Он никогда не оставлял для меня записок или открыток. Я не рассчитывала и не ждала от него сюрпризов в виде чаевых или бонуса перед отпуском. Хоть это и может прозвучать странно, он сделал мне совсем другой подарок. Грустный дом научил меня ценить то крошечное пространство, которое мы делили с Мией, комнату, в которой мы жили. Считать ее своим домом и наполнять любовью. Хоть у нас и не было дорогих машин и виллы с видом на океан, друг у друга были мы. Я наслаждалась ее компанией, а не сидела одна в доме, полном воспоминаний. Горечь от моего одиночества и тоска по любви никуда не девались, но я была не одна. Мия спасала меня от них.
Дом Лори
Лето подходило к концу, и солнце садилось медленней, наполняя по вечерам нашу студию переливами розового, оранжевого и фиолетового, вместо беспощадной жары, от которой к утру все простыни у нас были мокрыми. Мия снова начала ложиться в девять, оставляя меня в одиночестве за кухонным столом. В такие вечера я слушала, как проезжают под окном машины и переговариваются соседские парни – дымок их сигарет просачивался к нам через открытые окна. Я сидела, слишком усталая, чтобы читать, над своим ежедневником, в попытке запомнить график с двенадцатью клиентами, у которых я убирала раз в неделю, в две или в месяц. В большинстве этих домов на уборку требовалось три часа, поэтому я успевала в два, а то и в три за день.

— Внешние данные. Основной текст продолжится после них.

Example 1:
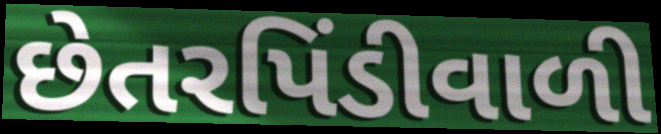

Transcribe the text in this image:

છેતરપિંડીવાળી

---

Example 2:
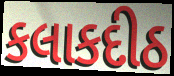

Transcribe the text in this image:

કલાકદીઠ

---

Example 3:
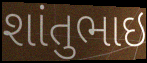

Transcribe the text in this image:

શાંતુભાઇ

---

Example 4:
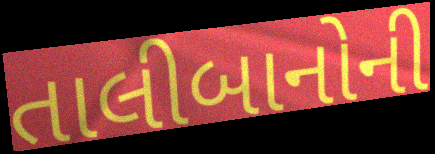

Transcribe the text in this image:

તાલીબાનોની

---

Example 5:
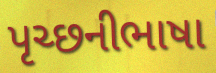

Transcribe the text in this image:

પૃચ્છનીભાષા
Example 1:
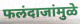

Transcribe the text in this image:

फलंदाजांमुळे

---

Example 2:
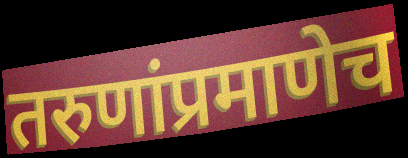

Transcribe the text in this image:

तरुणांप्रमाणेच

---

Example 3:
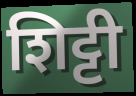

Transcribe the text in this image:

शिट्टी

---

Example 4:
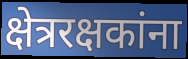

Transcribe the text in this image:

क्षेत्ररक्षकांना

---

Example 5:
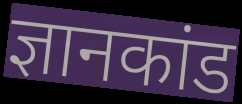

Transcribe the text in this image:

ज्ञानकांड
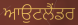
ਆਉਟਲੈਂਡਰ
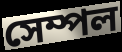
সেম্পল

Будучи матерью-одиночкой тридцати двух лет с руками в татуировках, я всегда ощущала, что мы с Мией не вписываемся в местное консервативное общество. Мия могла ходить по улице в костюме мыши или в балетной пачке, с растрепанными кудрями. В магазине мы являли собой яркий контраст нарядным и ухоженным «домашним» мамам. Проходя мимо них в отделе с хлопьями, я подмечала большие сверкающие обручальные кольца на пальцах и разглядывала ребятишек, смирно стоявших друг за другом: чистеньких, аккуратно причесанных, с косичками, заплетенными с самого утра.

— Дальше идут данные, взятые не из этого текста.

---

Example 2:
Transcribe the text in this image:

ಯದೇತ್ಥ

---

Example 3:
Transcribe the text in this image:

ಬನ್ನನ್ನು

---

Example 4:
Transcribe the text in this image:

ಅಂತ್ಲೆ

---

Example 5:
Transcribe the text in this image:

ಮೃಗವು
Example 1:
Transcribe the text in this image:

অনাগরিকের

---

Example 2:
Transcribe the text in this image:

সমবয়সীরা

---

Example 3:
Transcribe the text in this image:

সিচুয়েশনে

Одна женщина как-то, бросив взгляд в мою сторону, вдруг обрадованно заулыбалась. Я узнала в ней старую приятельницу матери, но имени не вспомнила. Она спросила, как у нас дела и где мы живем. Когда я рассказала, она поинтересовалась, ходит ли Мия в подготовительное отделение школы на Мэдисон, которую я посещала пару месяцев во втором классе, прежде чем наша семья переехала на Аляску. Я покачала головой.

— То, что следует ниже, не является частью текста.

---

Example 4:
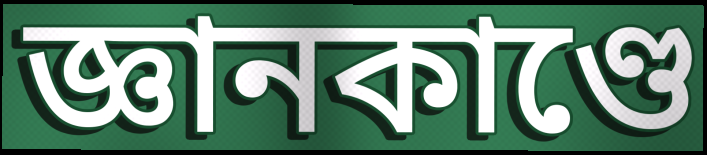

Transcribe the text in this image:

জ্ঞানকাণ্ডে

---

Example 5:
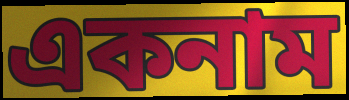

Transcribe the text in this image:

একনাম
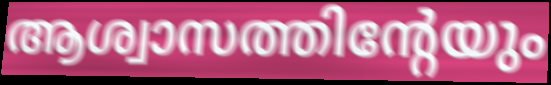
ആശ്വാസത്തിന്റേയും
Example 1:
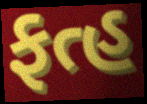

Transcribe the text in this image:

ફત્હ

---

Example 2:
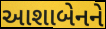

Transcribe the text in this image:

આશાબેનને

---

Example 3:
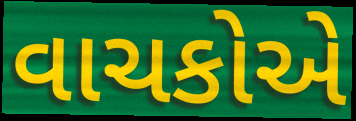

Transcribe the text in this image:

વાચકોએ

– Мы немного ограничены в выборе, – сказала я, ожидая, что улыбка сползет с ее лица. – В подготовительной школе надо будет платить, а в яслях принимают пособие, которое я получаю от государства.
Я успела обзвонить местную школу Монтессори и другие частные подготовительные классы, предлагая уборку в обмен на обучение, но нигде не соглашались. Конечно, в образовательном учреждении Мия получила бы несравнимо больше, чем в своих яслях. Я пыталась восполнить этот пробел, читая ей как минимум по полчаса перед сном.
– Дневная школа Бабушки Джуди финансируется Молодежной Христианской Ассоциацией, так что они наверняка принимают пособия, – сказала женщина.
– Бабушки Джуди? – переспросила я, в третий раз пресекая попытку Мии спрятаться у меня под юбкой. Женщина ласково провела пальцем по ее щеке, но Мия тут же отвернулась, прижавшись к моим ногам, и замерла.
– Она там руководит. Вообще она и правда этим детям как бабушка, – объяснила моя собеседница. – Мои ребятишки до сих пор любят к ней заглянуть. Центр находится в одной из тех пристроек за школой. Джуди так здорово все там организовала – как будто действительно у бабушки дома.
Неделю спустя Бабушка Джуди уже встречала нас с распростертыми объятиями. В один из наших первых визитов она отвела меня в свой кабинет, чтобы поближе познакомиться и лучше узнать друг друга. Может, это был тяжелый день или просто я чувствовала себя беспомощной и усталой, но, сидя в ее кабинете и рассказывая о своей жизни, я вдруг расплакалась. Джуди протянула мне салфетку и сказала:
– Ты отличная мать. Я совершенно уверена. А уж я умею отличить хорошую мать от плохой.
Я посмотрела на нее, шмыгнула носом и поняла, что никто раньше мне такого не говорил. За одни эти слова я начала воспринимать Бабушку Джуди как члена семьи.